Building an automaton that defines a language

Question

I have $2$ languages, $L_1$ and $L_2$, both are part of $L$-dfa. I have the following language:

$$L_0= \{a_1\cdot b_1\cdot a_2\cdot b_2\cdot\ldots a_n\cdot b_n \mid a_i,b_i\in\Sigma, a_1,a_2,\ldots,a_n\in L_1, b_1,b_2,\ldots,b_n\in L_2\}$$

I need to build an automaton for $L_0$ so I can prove it is also a part of $L$-dfa.

My first hunch was to draw one, and try to work the drawing into an expression, but i'm running into trouble trying to draw it. Is there a good way to tackle such a question? If it was a simple automata, a drawing would be all I need to see the expression, but with something more complex as this, I am truly lost..

Answer 1

If I understand the question correctly, you can use a two state DFA:

Start------->Z for any $a_i \in L_1$

Z------->Start for any $b_i \in L_2$

Accept at the start state.

Answer 2

In fact, the language remains regular even if they are strings - consider the regular expression $(L_1 \cdot L_2)^{*}$.

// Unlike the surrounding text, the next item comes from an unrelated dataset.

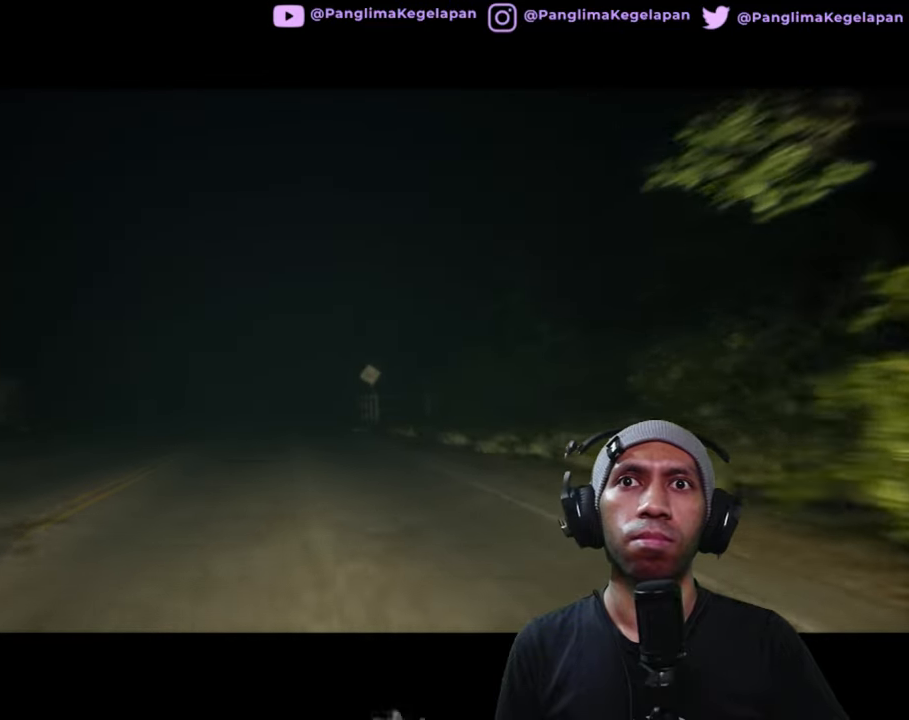
{"buttons": ["R2"], "left_stick": "center", "right_stick": "center", "button_events": []}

Let $M_1$ be an NFA for $L_1$ and $M_2$ an NFA for $L_2$. Such that both have a single accepting state, $q_1$ and $q_2$ respectively - such machines always exist. We will denote their start states $s_1$ and $s_2$.

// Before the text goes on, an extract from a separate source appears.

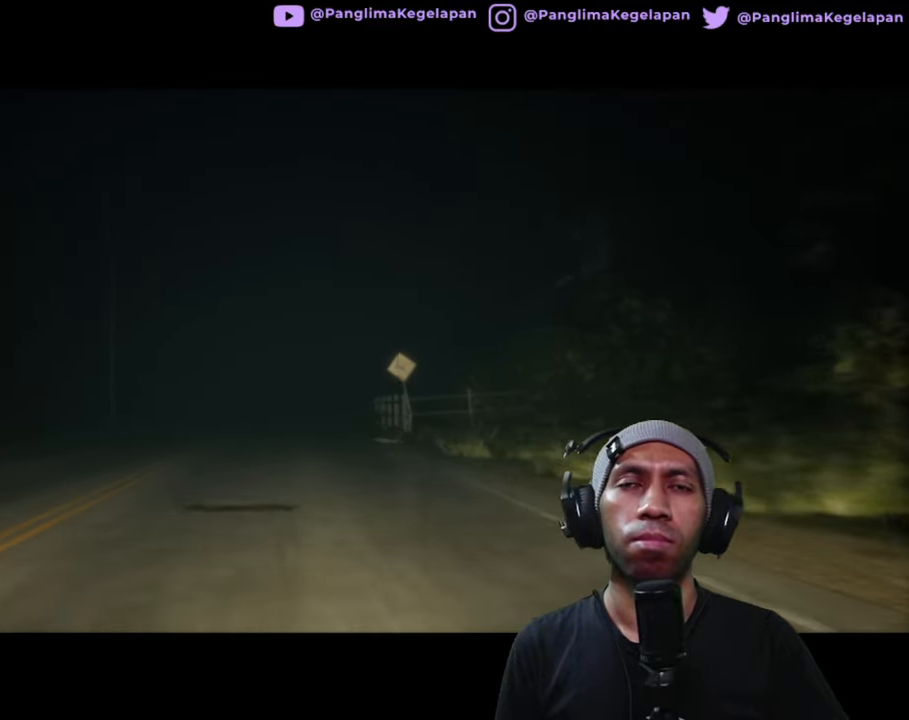
{"buttons": ["R2"], "left_stick": "center", "right_stick": "center", "button_events": []}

If we add an $\varepsilon$ transition from $s_1$ to $q_2$, and from $q_1$ to $s_2$, and make only $s_1$ an accepting state the resulting machine will only accept strings from the regex $(L_1 \cdot L_2)^{*}$.

To give a brief sketch of the proof, which you should write in full if this is homework, we know that for each $a_i \in L_1$ there is a path from $s_1$ to $q_1$, and for any $b_i \in L_2$ there is a path from $s_2$ to $q_2$. We can always make the empty transitions from $s_1$ to $q_1$ and $s_2$ to $q_2$, so for any language consisting of a sequence of $a_ib_i$ we can find a path from $s_1$ to $s_1$ by joining all these paths together. The DFA can then be constructed by converting this NFA back.